Despite the prevailing opinion that young women don’t get breast cancer, the reality is that they can and they do. In fact, one in every 258 women between the ages of 30 and 40 will be diagnosed with breast cancer within the next 10 years. Following are some additional startling facts about breast cancer in young women:

  • Breast cancer is the leading cause of death in women ages 15-40.
  • Approximately 10,600 women under the age of 40 will be diagnosed with

breast cancer this year, and close to 1300 will die.

  • There are nearly 250,000 women in the United States under the age of 40 currently living with breast cancer.
  • Young women’s cancers are generally more aggressive and result in lower survival rates.
  • When breast cancer is caught in its earliest stages, the 5-year survival rate is 82 percent for women under the age of 40.
  • Young women with breast cancer struggle with many issues that their post-menopausal counterparts don’t face, including the possibility of early menopause, pregnancy after diagnosis, generally more advanced cancers at diagnosis, and higher mortality rates.
  • Young women are virtually excluded from breast cancer studies; most are conducted on women over the age of 45.

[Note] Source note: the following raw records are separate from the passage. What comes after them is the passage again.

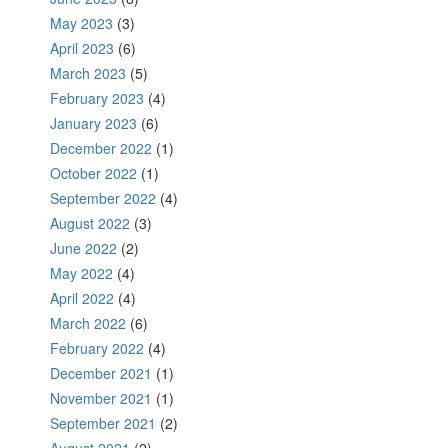
May 2023
(3)
April 2023
(6)
March 2023
(5)
February 2023
(4)
January 2023
(6)
December 2022
(1)
October 2022
(1)
September 2022
(4)
August 2022
(3)
June 2022
(2)
May 2022
(4)
April 2022
(4)
March 2022
(6)
February 2022
(4)
December 2021
(1)
November 2021
(1)
September 2021
(2)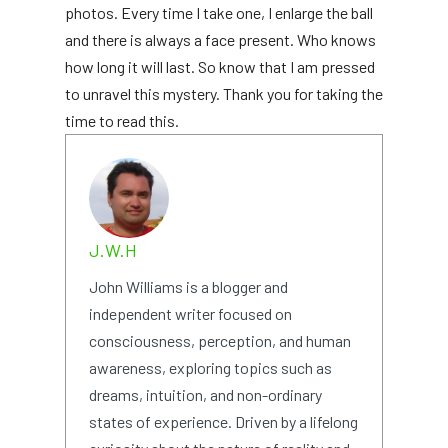
photos. Every time I take one, I enlarge the ball
and there is always a face present. Who knows
how long it will last. So know that I am pressed
to unravel this mystery. Thank you for taking the
time to read this.
J.W.H
John Williams is a blogger and
independent writer focused on
consciousness, perception, and human
awareness, exploring topics such as
dreams, intuition, and non-ordinary
states of experience. Driven by a lifelong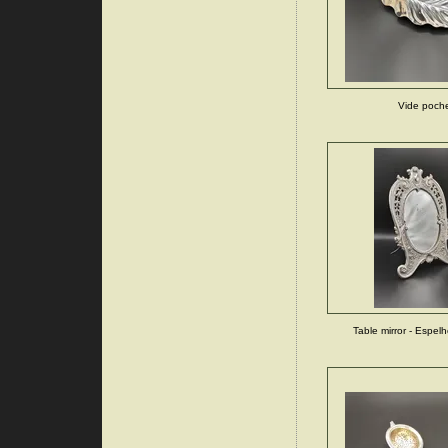
Vide poch
Table mirror - Espe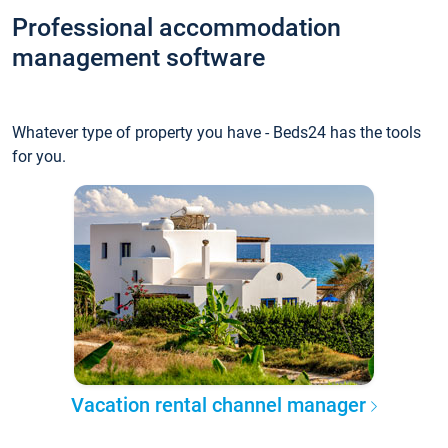
Professional accommodation
management software
Whatever type of property you have - Beds24 has the tools
for you.
Vacation rental channel manager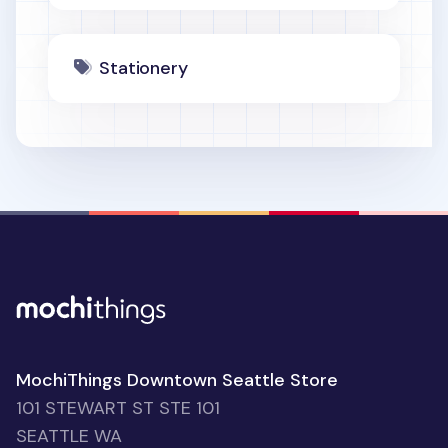
Stationery
MochiThings Downtown Seattle Store
101 STEWART ST STE 101
SEATTLE WA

Reprinted with permission from the American Cancer Society’s website www.cancer.org.

The Facts

Breast Cancer and Ashkenazi Women

All women have a lifetime risk of 8-12 percent of developing breast cancer.

  • One in 40-50 Ashkenazi Jewish women carries a BRAC1 or BRAC2 gene mutation which can lead to developing hereditary breast cancer.
  • Those who carry a gene mutation have a 50-60 percent risk of actually getting breast cancer.
  • Due to the presence of the mutation, the estimated lifetime risk of developing breast cancer for an Ashkenazi Jewish woman is approximately one to two percent higher than that facing the rest of the population.
  • Genetically linked breast cancer accounts for only 5-10 percent of all breast cancers.

Reprinted with permission from the Hadassah website www.hadassah.org/lang/genetics.htm.

This article was featured in the Fall 2002 issue of Jewish Action.